De Légende noire à Légende dorée, il est assez rare de trouver des témoignages objectifs sur les amérindiens, civilisations qui furent en grande partie détruites, cultures assimilées, déformées ou perdues. Aujourd'hui où ils sont cités à toutes les sauces comme premier écologistes, penseur naturaliste et autres idées new-age, il est peut-être temps de se pencher enfin et réellement sur ce qu'ils furent : une civilisation humaine parmi tant d'autres, avec ses qualités et ses défauts.
Ce qui est exactement le propos de se livre, consistant en un témoignage direct d'un blanc devenu indien Ojibway par assimilation. Un témoignage sans artifice, orienté mais qui a le mérite de proposer un point de vue clair et documenté. Certes, ce n'est pas objectif, mais en tout cas ça n'est pas là pour étayer une pensée contemporaine ou un propos politique. L'auteur se contente de relater sa vie, embellissant peut-être les faits, mais ne cherchant pas à en faire une quelconque utilisation.
Et c'est ce qui m'a plu, dans cette lecture : le côté récit réaliste, sans rien de plus que la vie de cet homme. Une vie mouvementée, qui a son intérêt déjà à elle seule, mais qui rajoute en plus toute la partie découverte d'une peuplade et de sa façon de vivre. Je n'avais, comme beaucoup de gens, que peu d'informations et beaucoup de clichés sur les amérindiens. Hors, dans la multitude de peuplade qui les composent, on peut trouver de tout. En l'occurrence, les Ojibways (et un peu les Crows qui sont plusieurs fois mentionnés) vont à l'encontre de beaucoup de principes que je pensais naturels chez eux : la violence, le rapport à la nature ou le cadre familiale. Sans dévoiler tout, ce qui serait trop long, j'ai eu beaucoup de surprises sur la façon de vivre de ces tribus, qui connaissaient la faim de nombreuses années. Ce qui est d'ailleurs le thème quasi central de toute la vie de
John Tanner : la faim, la nourriture, manger. Combien de fois ne dira-t-il pas que ce fut tout ce qui importait ? Combien d'hiver mal nourris ?
Le récit navigue dans une carte qu'on ne connait que très peu, avec de nombreux personnages et plusieurs passages elipsés (volontairement, bien sur).
John Tanner ne se livre pas au complet, mais ce n'est pas le plus important. Ce qui compte, c'est le portrait qu'il dresse de lui-même et de ses pairs.
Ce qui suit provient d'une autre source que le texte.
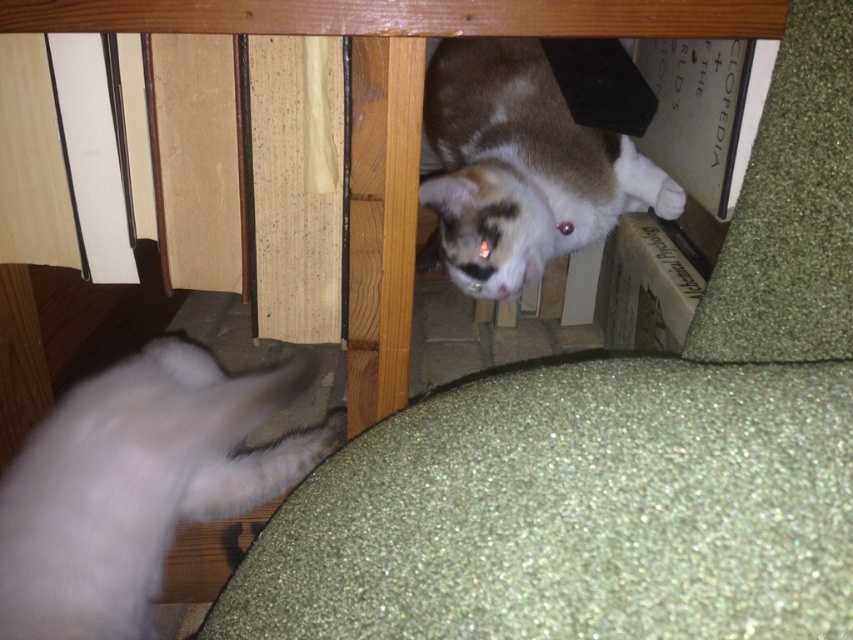
Question: Which object appears farthest from the camera in this image?

Choices:
 (A) white fluffy cat at lower left
 (B) calico fur cat at upper center

Answer: (B)

Question: Considering the relative positions of white fluffy cat at lower left and calico fur cat at upper center in the image provided, where is white fluffy cat at lower left located with respect to calico fur cat at upper center?

Choices:
 (A) left
 (B) right

Answer: (A)

Question: Does white fluffy cat at lower left lie behind calico fur cat at upper center?

Choices:
 (A) yes
 (B) no

Answer: (B)

Question: From the image, what is the correct spatial relationship of white fluffy cat at lower left in relation to calico fur cat at upper center?

Choices:
 (A) above
 (B) below

Answer: (B)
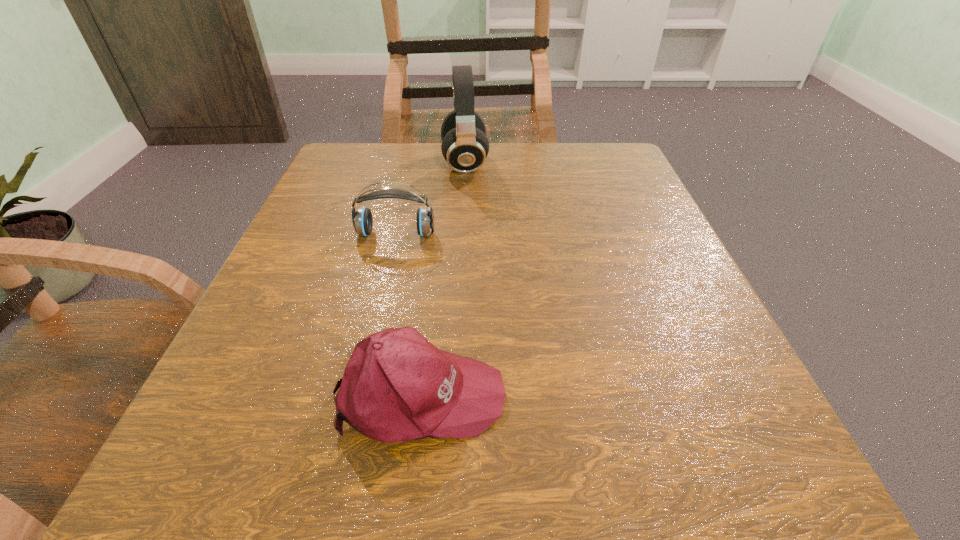
Locate which object ranks in proximity to the taller headset. Please provide its 2D coordinates. Your answer should be formatted as a tuple, i.e. [(x, y)], where the tuple contains the x and y coordinates of a point satisfying the conditions above.

[(362, 220)]

Locate an element on the screen. object that can be found as the closest to the shorter headset is located at coordinates (465, 146).

At what (x,y) coordinates should I click in order to perform the action: click on vacant region that satisfies the following two spatial constraints: 1. on the ear cups of the tallest object; 2. on the ear cups of the second farthest object. Please return your answer as a coordinate pair (x, y). Looking at the image, I should click on (462, 234).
On découvre une vie qui n'existe plus aujourd'hui et qui est bien souvent fantasmé à défaut d'être connu.
Et rien que pour cela, je recommande la lecture. Il y a de nombreuses choses qu'il faut se remettre dans le crâne avant de parler d'autres civilisations comme des modèles, et je déclare bien haut que je ne souhaite pas vivre ce qu'a vécu le narrateur, où une manche de chemise déchirée pouvait devenir motif de meurtre.
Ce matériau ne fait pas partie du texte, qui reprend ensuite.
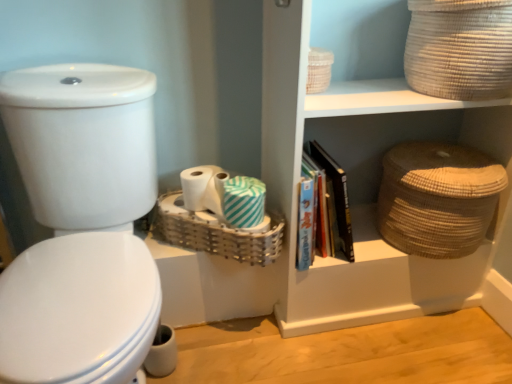
The width and height of the screenshot is (512, 384). What do you see at coordinates (333, 198) in the screenshot?
I see `hardcover book at center` at bounding box center [333, 198].

Describe the element at coordinates (216, 233) in the screenshot. I see `woven wicker basket at center, positioned as the 3th basket in right-to-left order` at that location.

What is the approximate width of woven wicker basket at center, positioned as the 3th basket in right-to-left order?

7.29 inches.

What do you see at coordinates (215, 191) in the screenshot? This screenshot has height=384, width=512. I see `white striped toilet paper at center, which appears as the first toilet paper when viewed from the left` at bounding box center [215, 191].

Describe the element at coordinates (244, 201) in the screenshot. The image size is (512, 384). I see `teal striped toilet paper at center, which is the second toilet paper in left-to-right order` at that location.

How much space does brown woven basket at right, which is counted as the 1th basket, starting from the right, occupy vertically?

The height of brown woven basket at right, which is counted as the 1th basket, starting from the right, is 11.18 inches.

What is the approximate width of woven beige basket at upper right, the 2th basket when ordered from left to right?

woven beige basket at upper right, the 2th basket when ordered from left to right, is 12.07 inches wide.

At what (x,y) coordinates should I click in order to perform the action: click on natural woven basket at upper right. Please return your answer as a coordinate pair (x, y). Looking at the image, I should click on (362, 184).

Does brown woven basket at right, which is counted as the 1th basket, starting from the right, appear on the right side of white paper roll at center?

Indeed, brown woven basket at right, which is counted as the 1th basket, starting from the right, is positioned on the right side of white paper roll at center.

From the image's perspective, which object appears higher, brown woven basket at right, which is counted as the 1th basket, starting from the right, or white paper roll at center?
On retrouve de nombreuses autre chose qui font réfléchir dans ce roman, comme l'implication de l'alcool dans la société, la place de l'homme blanc ou les guerres indiennes, franco/anglaises et blanc/indien. Au fil de la lecture, de nombreux sujets sont abordés et cela fait plaisir de découvrir tout en même temps. Une parenthèse d'histoire bienvenue qui permet de mieux découvrir et comprendre le monde américain au dix-huitième siècle. Agréable et passionnant tout autant qu'instructif.